▶ [Tasks to complete]:
A. Copy the stretch of the comment thread from "Steve Jobs death: October" through "great sales pitches?", and swap each "Steve Jobs" for "Bill Gates".
B. According to the comment thread, where was the sign in cover.jpg photographed?

▶ [Text for analysis]:

Satoshi last seen: April 26, 2011

Steve Jobs death: October 5, 2011

galaxyLogic|2 years ago

Isn't is a bit like comparing Donald Trump to Jesus Christ? Bitcoin was a genius invention, but did Steve Jobs ever invent anything, except perhaps some great sales pitches?

Steven Jobs marketed himself, Satoshi did not.

Not to say Jobs wasn't a great guy but I know many great guys who never could have invented bitcoin.

websap|2 years ago

[deleted]

DominoTree|2 years ago

This is worse than that time they gave everyone a U2 album

RajT88|2 years ago

If this shipped in 2013, or earlier, it would really be something.

2019? Nah.

vonwoodson|2 years ago

Look, I don’t want to give too much away: but if you’re using literally any of my software and can enter xyzzy… nothing happens

silentsea90|2 years ago

"xyzzyspoon!" does work wonders on one piece of software

Ancapistani|2 years ago

> One other oddity: there’s a file called cover.jpg in the Resources folder used for testing the Photo media type, a 2,634×3,916 JPEG of a sign taken on Treasure Island in the San Francisco Bay. There’s no EXIF metadata in the photo, but photographer Thomas Hawk identified it as the location of a nearly identical photo he shot in 2008.

If I were Thomas Hawk, I’d be sending Apple a bill for the use of my photograph.

▶ [Raw data]:
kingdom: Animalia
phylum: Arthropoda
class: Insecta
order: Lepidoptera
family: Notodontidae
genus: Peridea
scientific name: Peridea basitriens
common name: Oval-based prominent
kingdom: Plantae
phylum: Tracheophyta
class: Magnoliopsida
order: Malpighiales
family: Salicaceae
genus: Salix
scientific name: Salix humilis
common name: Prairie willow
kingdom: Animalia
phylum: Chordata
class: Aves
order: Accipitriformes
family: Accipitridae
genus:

▶ [Results for the exercise]:
A.
Bill Gates death: October 5, 2011

galaxyLogic|2 years ago

Isn't is a bit like comparing Donald Trump to Jesus Christ? Bitcoin was a genius invention, but did Bill Gates ever invent anything, except perhaps some great sales pitches?

B. On Treasure Island in the San Francisco Bay.